▶ _DATA PROVIDED_
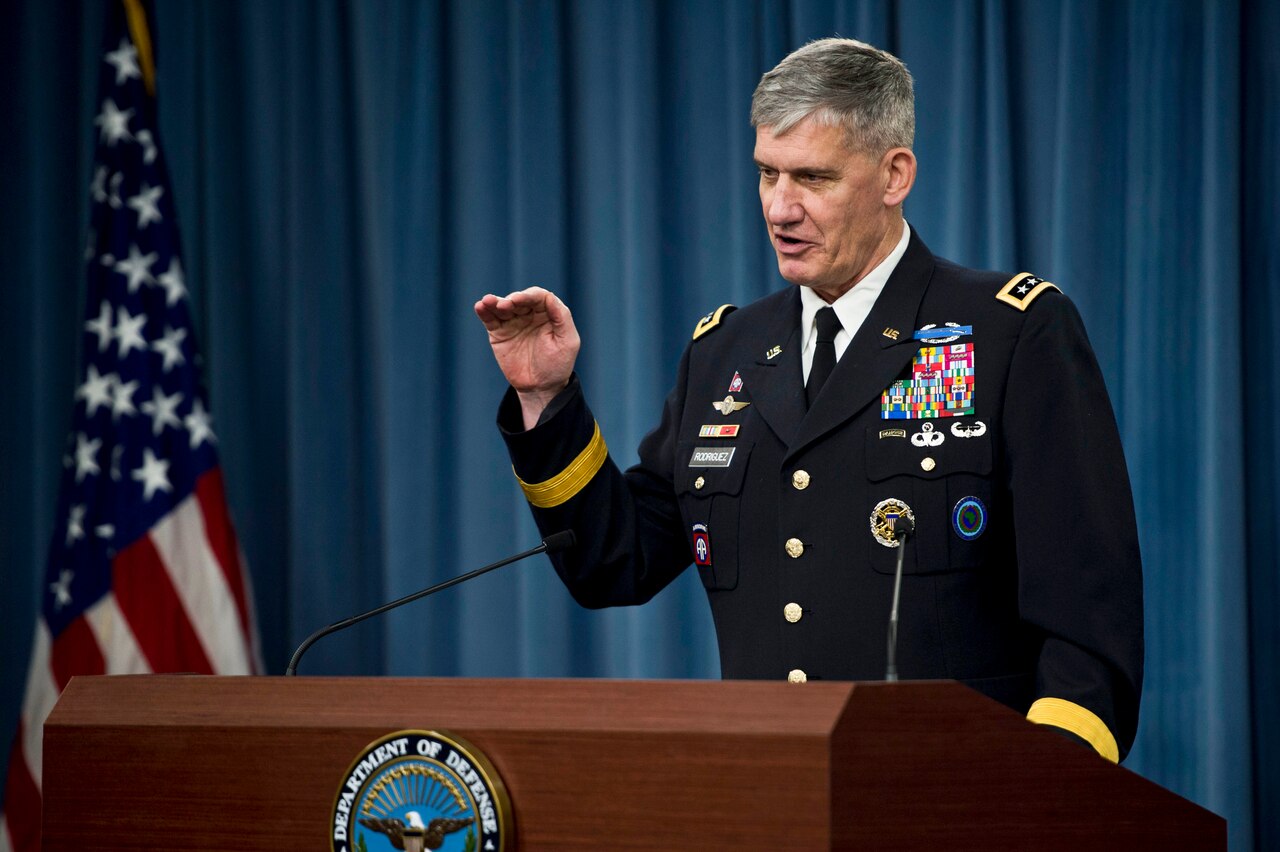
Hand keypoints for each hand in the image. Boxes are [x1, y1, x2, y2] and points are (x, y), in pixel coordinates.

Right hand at [475, 287, 579, 428]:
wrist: (540, 387)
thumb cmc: (557, 364)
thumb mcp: (568, 342)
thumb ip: (562, 317)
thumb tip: (550, 296)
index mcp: (547, 313)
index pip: (538, 297)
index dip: (528, 296)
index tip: (519, 300)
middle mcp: (529, 314)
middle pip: (518, 299)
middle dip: (511, 300)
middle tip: (505, 305)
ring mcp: (513, 323)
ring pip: (502, 306)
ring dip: (494, 302)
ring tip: (487, 301)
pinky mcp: (499, 333)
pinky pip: (491, 319)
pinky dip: (484, 311)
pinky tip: (480, 306)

▶ _YOUR OBJECTIVE_
Check each line above for the string "thumb" and copy the ones that have it.

▶ _REPLY TO THE EXERCISE_
thumb cmc: (557, 364)
thumb mcp: (568, 342)
thumb ip: (562, 317)
thumb tip: (550, 296)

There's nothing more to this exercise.